Why can this joint distribution function be written as this integral of a conditional distribution function?

59 Views Asked by At

In Section 3.8 of Dependence Modeling with Copulas (Joe), the author starts with the following.

In this section, we show how Sklar's theorem applies to a set of univariate conditional distributions, all conditioned on variables in an index set $S$. Sequential mixtures of conditional distributions lead to the vine pair-copula construction in Section 3.9. Shorthand notation used here includes: $\boldsymbol{x}_J=\left(x_j: j \in J\right)$ where $J$ is a subset of $\{1, \ldots, d\} ;\left(-\infty, \boldsymbol{x}_J\right)=\prod_{j \in J}\left(-\infty, x_j\right) ;\left(-\infty, \boldsymbol{x}_J\right]=\prod_{j \in J}\left(-\infty, x_j\right]$.

Consider $d$ random variables $X_1, \ldots, X_d$ with multivariate distribution $F$. Let $S$ be a non-empty subset of $\{1, \ldots, d\}$, which will be the conditioning set of variables.

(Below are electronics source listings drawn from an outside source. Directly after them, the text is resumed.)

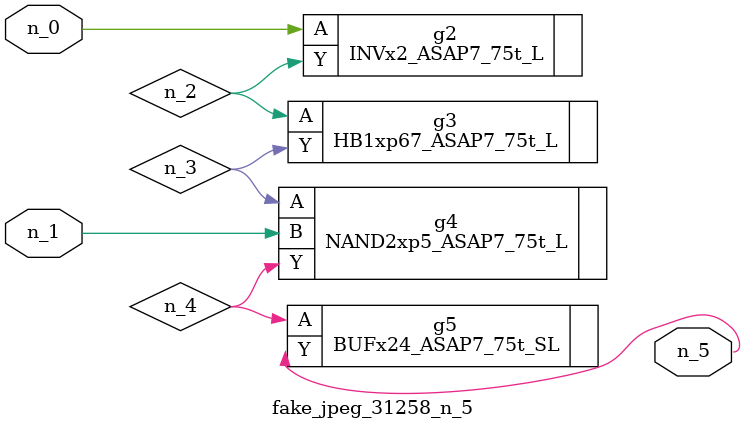
<source format=v>
module fake_jpeg_31258_n_5 (n_0, n_1, n_5);

input n_0;
input n_1;

output n_5;

wire n_3;
wire n_2;
wire n_4;

INVx2_ASAP7_75t_L g2 ( 
.A(n_0),
.Y(n_2)
);

HB1xp67_ASAP7_75t_L g3 ( 
.A(n_2),
.Y(n_3)
);

NAND2xp5_ASAP7_75t_L g4 ( 
.A(n_3),
.B(n_1),
.Y(n_4)
);

BUFx24_ASAP7_75t_SL g5 ( 
.A(n_4),
.Y(n_5)
);


endmodule
</source>
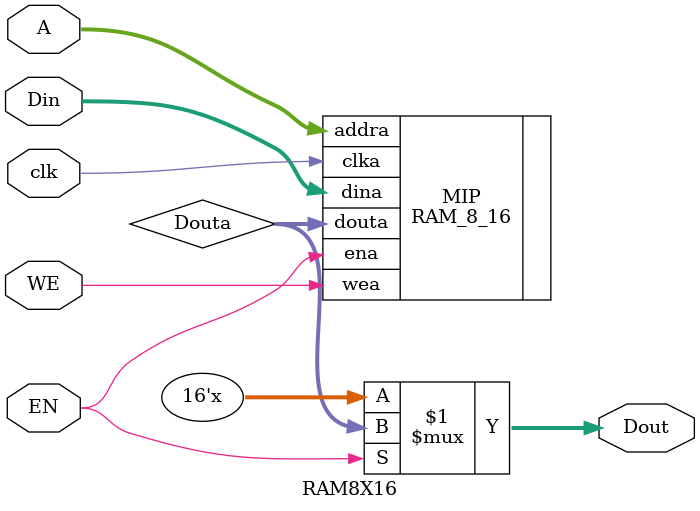
<source format=v>
`timescale 1ns / 1ps

module RAM8X16(input clk, 
               input [2:0]A, 
               input [15:0]Din, 
               input EN, 
               input WE, 
               output[15:0]Dout);
					
wire [15:0]Douta;						//×¢Òâ£º´óÐ¡Ð´²»¼ì´í£¡

	RAM_8_16   MIP(.clka(clk), 
						.ena(EN), 	
						.wea(WE), 
						.addra(A), 
						.dina(Din), 
						.douta(Douta)
						);
						
   assign Dout = EN ? Douta : 16'hzzzz;		//ÈýÌ¬×ÜÏß
	
endmodule

</source>
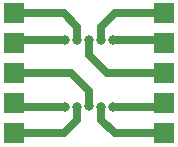
<source format=gbl>
G04 #@! TF.GenerationSoftware,KiCad,Pcbnew,5.0.2+dfsg1-1*
G04 #@! TF.CreationDate,2019-10-07T13:36:21+02:00*
G04 #@! TF.ProjectId,fl51xx-bb,666c3531-7878-42d6-9262-2e6b69636164,v1.0.0*
G04 #@! TF.SameCoordinates,Original*
G04 #@! TF.FileFunction,Copper,L2,Bot*
G04 #@! TF.FilePolarity,Positive*
%FSLAX46Y46*%
G04 Gerber Fmt 4.6, Leading zero omitted, Abs format (unit mm)*
G04 Created by KiCad (PCBNEW 5.0.2+dfsg1-1) date Mon 07 Oct 2019 01:36:21 PM CEST*
%MOMM*%
%LPD*%
G01*
G04 APERTURE LIST*
G04 #@! TA.AperFunction,ComponentPad*
%ADD10R,1.700000X1.700000*%
G04 #@! TD*
G04 #@! TA.AperFunction,ViaPad*
%ADD11C,0.800000*%
G04 #@! TD*
G04 #@! TA.AperFunction,Conductor*
%ADD12C,0.645000*%
G04 #@! TD*
G04 #@! TA.AperFunction,Conductor*
%ADD13C,0.250000*%
G04 #@! TD*
G04 APERTURE END LIST*
D10*
G04 #@! TO.P,J10,1*
G04 #@! TO.N,Net-(J10-Pad1)*
X31496000Y-20066000D03*
G04 #@! TD*
G04 #@! TO.P,J9,1*
G04 #@! TO.N,Net-(J9-Pad1)*
X31496000Y-17526000D03*
G04 #@! TD*
G04 #@! TO.P,J8,1*
G04 #@! TO.N,Net-(J8-Pad1)*
X31496000Y-22606000D03*
G04 #@! TD*
G04 #@! TO.P,J7,1*
G04 #@! TO.N,Net-(J7-Pad1)*
X18796000Y-17526000D03*
G04 #@! TD*
G04 #@! TO.P,J6,1*
G04 #@! TO.N,Net-(J6-Pad1)*
X18796000Y-20066000D03*
G04 #@! TD*
G04 #@! TO.P,J5,1*
G04 #@! TO.N,Net-(J5-Pad1)*
X31496000Y-25146000D03*
G04 #@! TD*
G04 #@! TO.P,J4,1*
G04 #@! TO.N,Net-(J4-Pad1)*
X31496000Y-27686000D03*
G04 #@! TD*
G04 #@! TO.P,J3,1*
G04 #@! TO.N,Net-(J3-Pad1)*
X18796000Y-22606000D03*
G04 #@! TD*
G04 #@! TO.P,J2,1*
G04 #@! TO.N,Net-(J2-Pad1)*
X18796000Y-27686000D03*
G04 #@! TD*
G04 #@! TO.P,J1,1*
G04 #@! TO.N,Net-(J1-Pad1)*
X18796000Y-25146000D03*
G04 #@! TD*
D11*
G04 #@! TO.N,Net-(J2-Pad1)*
X24146000Y-25406000D03*
G04 #@! TO.N,Net-(J1-Pad1)*
X23114000Y-25406000D03*
G04 #@! TO.N,Net-(J3-Pad1)*
X25146000Y-25400000D03*
G04 #@! TO.N,Net-(J6-Pad1)*
X23114000Y-19806000D03*
G04 #@! TO.N,Net-(J7-Pad1)*
X24146000Y-19806000D03*
G04 #@! TO.N,Net-(J4-Pad1)*
X26146000Y-25406000D03*
G04 #@! TO.N,Net-(J5-Pad1)*
X27178000Y-25406000D03*
G04 #@! TO.N,Net-(J8-Pad1)*
X25146000Y-19812000D03*
G04 #@! TO.N,Net-(J10-Pad1)*
X27178000Y-19806000D03*
G04 #@! TO.N,Net-(J9-Pad1)*
X26146000Y-19806000D03*
G04 #@! TD*
D12*
G04 #@! TO.N,Net-(J2-Pad1)*
X22991000Y-27686000D02*
X19896000Y-27686000D01*
X19896000Y-27686000D02*
X18796000Y-27686000D01*
X24146000Y-25406000D02*
X24146000Y-26531000D01*
X24146000Y-26531000D02*
X22991000Y-27686000D01*
G04 #@! TO.N,Net-(J1-Pad1)*
X19056000Y-25406000D02*
X18796000Y-25146000D01*
X23114000Y-25406000D02*
X19056000Y-25406000D01*
G04 #@! TO.N,Net-(J3-Pad1)*
X25146000Y-24834315D02*
X25146000Y-25400000D01*
X25146000Y-24130000D02*
X25146000Y-24834315D01*
X18796000Y-22606000D02*
X23622000Y-22606000D01*
X23622000Y-22606000D02*
X25146000Y-24130000D01*
G04 #@! TO.N,Net-(J6-Pad1)*
X19056000Y-19806000D02*
X18796000Y-20066000D01*
X23114000Y-19806000D02*
X19056000Y-19806000D01*
G04 #@! TO.N,Net-(J4-Pad1)*
X30293919Y-27686000D02*
X31496000Y-27686000D01*
X27301000Y-27686000D02*
X30293919Y-27686000D01*
X26146000Y-25406000D02*
X26146000Y-26531000D01*
X26146000Y-26531000D02*
X27301000Y-27686000D01*
G04 #@! TO.N,Net-(J5-Pad1)*
X31236000Y-25406000D02*
X31496000Y-25146000D01*
X27178000Y-25406000D02*
X31236000Y-25406000D01*
D13*
G04 #@! TO.N,Net-(J7-Pad1)*
X18796000Y-17526000D02*
X19896000Y-17526000D01*
D12*
X24146000Y-18681000D02*
X22991000Y-17526000D01*
X24146000Y-19806000D02*
X24146000Y-18681000D01*
X22991000Y-17526000D02*
X18796000Y-17526000D01*
G04 #@! TO.N,Net-(J8-Pad1)*
X31496000Y-22606000D02*
X27374315Y-22606000D01*
X25146000Y-19812000D02*
X25146000Y-21082000D01*
X26670000Y-22606000D02*
X27374315Y-22606000D01*
X25146000Y-21082000D02*
X26670000Y-22606000D01*
G04 #@! TO.N,Net-(J10-Pad1)*
X31236000Y-19806000D02*
X31496000Y-20066000D01*
X27178000Y-19806000D02*
X31236000Y-19806000D01*
G04 #@! TO.N,Net-(J9-Pad1)*
X30396000Y-17526000D02*
X31496000Y-17526000D01*
X27301000Y-17526000D02*
X30396000Y-17526000D01*
X26146000Y-19806000D02*
X26146000Y-18681000D01*
X26146000Y-18681000D02*
X27301000Y-17526000D01*
G04 #@! TD*
M02*

</source>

Let $T$ be a subset of $S^c$ with cardinality of at least two, which will be the conditioned set of variables. With $M=S \cup T$, we can write $$ F_M\left(\boldsymbol{x}_M\right)=\int_{\left(-\infty, \boldsymbol{x}_S\right]} F_{T \mid S}\left(\boldsymbol{x}_T \mid \boldsymbol{y}_S\right) \mathrm{d} F_S\left(\boldsymbol{y}_S\right) $$

I cannot figure out why this equality holds, and any help would be appreciated. Thank you for taking the time to consider my question!

1

There are 1 best solutions below

1
On BEST ANSWER

Since we are working with the cumulative distribution we have that

$$\begin{align} F_M\left(\boldsymbol{x}_M\right) & = \mathbb{P}\left(\boldsymbol{X}_M \leq \boldsymbol{x}_M\right) \\ & = \mathbb{P}\left(\boldsymbol{X}_T \leq \boldsymbol{x}_T \mbox{ and } \boldsymbol{X}_S \leq \boldsymbol{x}_S\right) \\ & = \mathbb{P}\left(\boldsymbol{X}_T \leq \boldsymbol{x}_T | \boldsymbol{X}_S \leq \boldsymbol{x}_S\right)\mathbb{P}\left( \boldsymbol{X}_S \leq \boldsymbol{x}_S\right) \\ & = \int_{\left(-\infty, \boldsymbol{x}_S\right]} \mathbb{P}\left(\boldsymbol{X}_T \leq \boldsymbol{x}_T | \boldsymbol{X}_S = \boldsymbol{y}_S\right) \mathrm{d} F_S\left(\boldsymbol{y}_S\right) \\ & = \int_{\left(-\infty, \boldsymbol{x}_S\right]} F_{T \mid S}\left(\boldsymbol{x}_T \mid \boldsymbol{y}_S\right) \mathrm{d} F_S\left(\boldsymbol{y}_S\right) \end{align}$$

The passage to the integral is a bit tricky, but compare to the discrete case to convince yourself. Also, see that the integration bound follows naturally from the condition $\boldsymbol{X}_S \leq \boldsymbol{x}_S$.